## WORK TO COMPLETE:
Please copy out every one of the rows below word for word, omitting the pictures.

## DATA SHOWN:
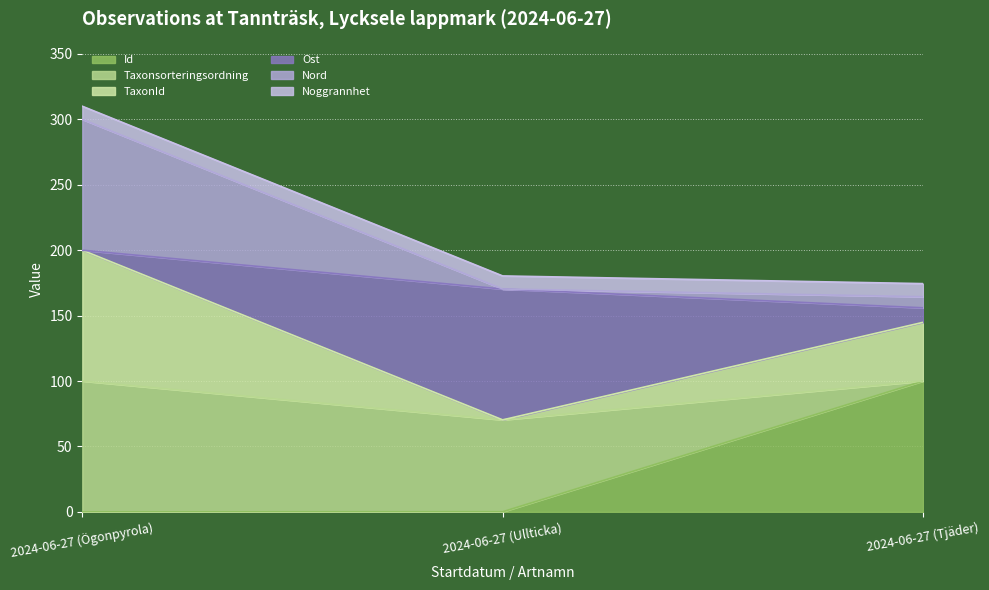

At which label does Id reach its peak?

2024-06-27 (Tjäder)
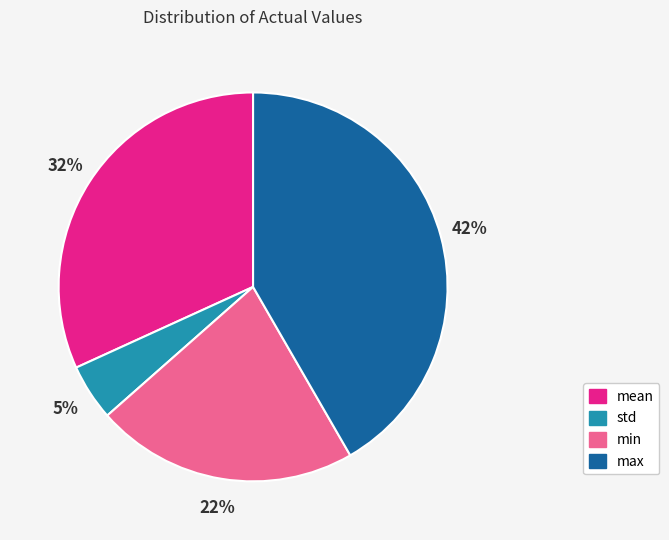

To the nearest percent, what portion does mean represent?

32%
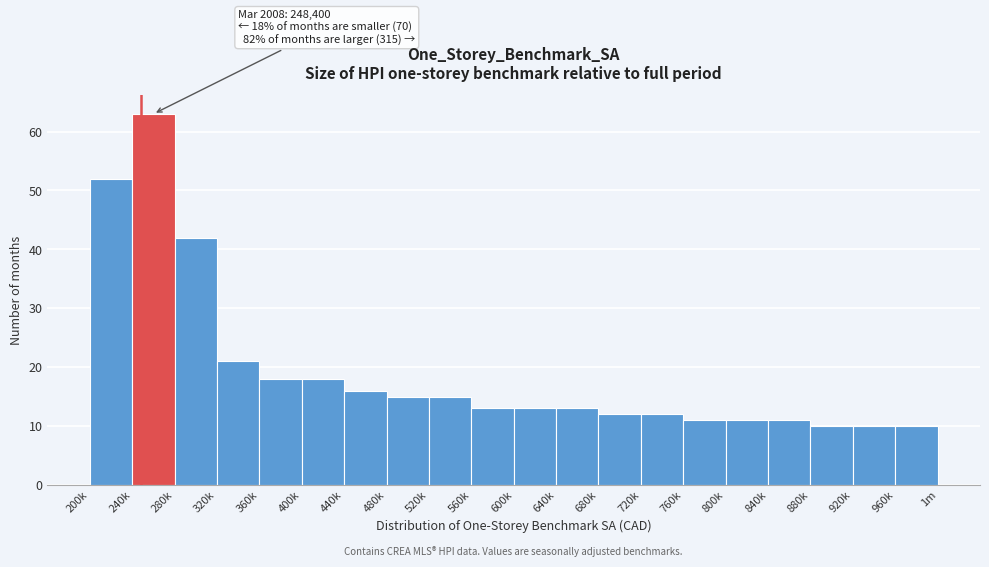

Reading left to right, transcribe all the data shown in this chart.

52	63	42	21	18	18	16	15	15	13	13	13	12	12	11	11	11	10	10	10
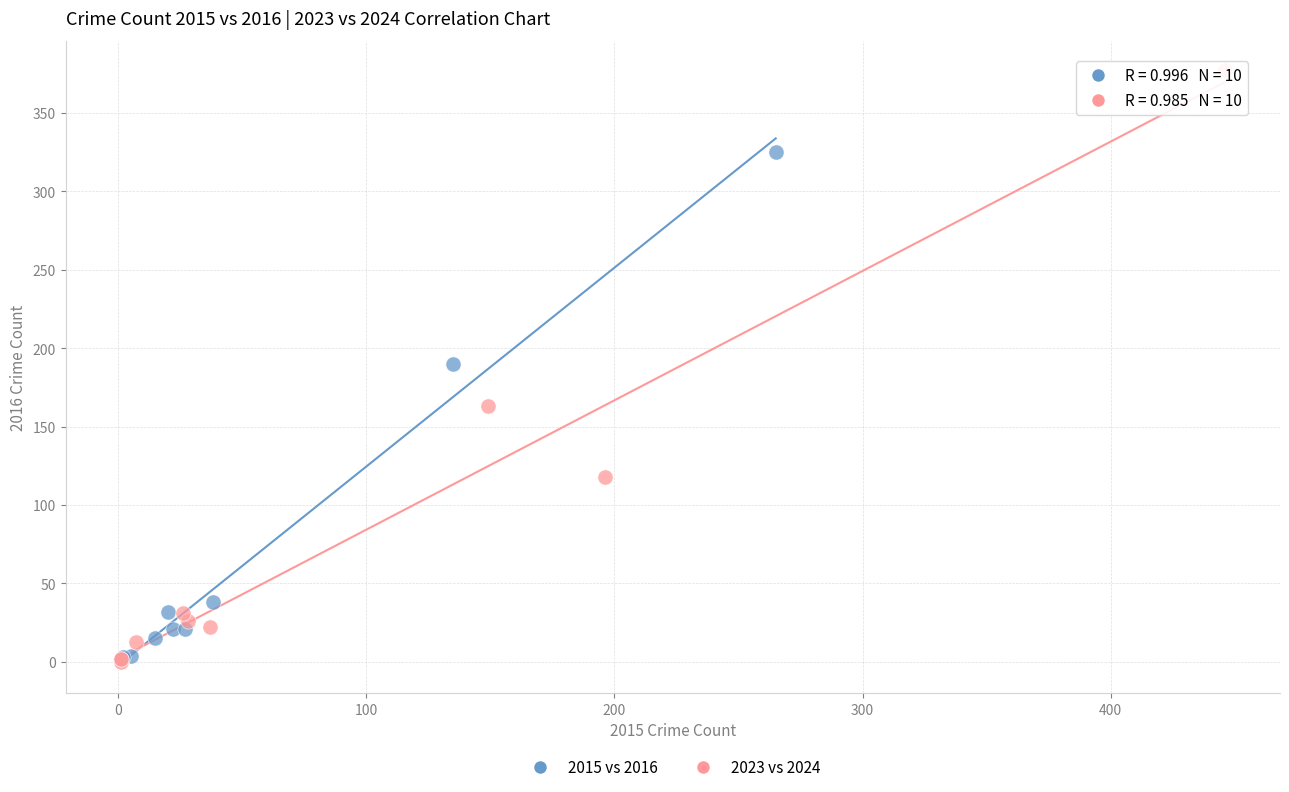

Which series reaches the maximum Y coordinate?

2023 vs 2024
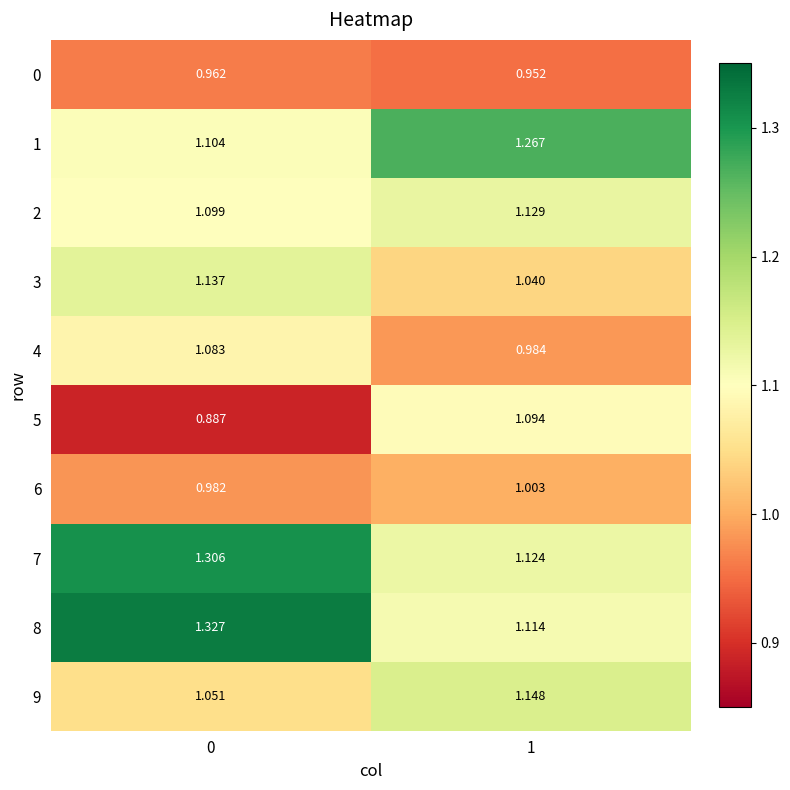

Is the value of 0 at 1 greater than the value of 1 at 0?

No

## ANSWER AREA:
At which label does Id reach its peak?

2024-06-27 (Tjäder)

To the nearest percent, what portion does mean represent?

32%

Reading left to right, transcribe all the data shown in this chart.

52	63	42	21	18	18	16	15	15	13	13	13	12	12	11	11	11	10	10	10

Which series reaches the maximum Y coordinate?

2023 vs 2024

Is the value of 0 at 1 greater than the value of 1 at 0?

No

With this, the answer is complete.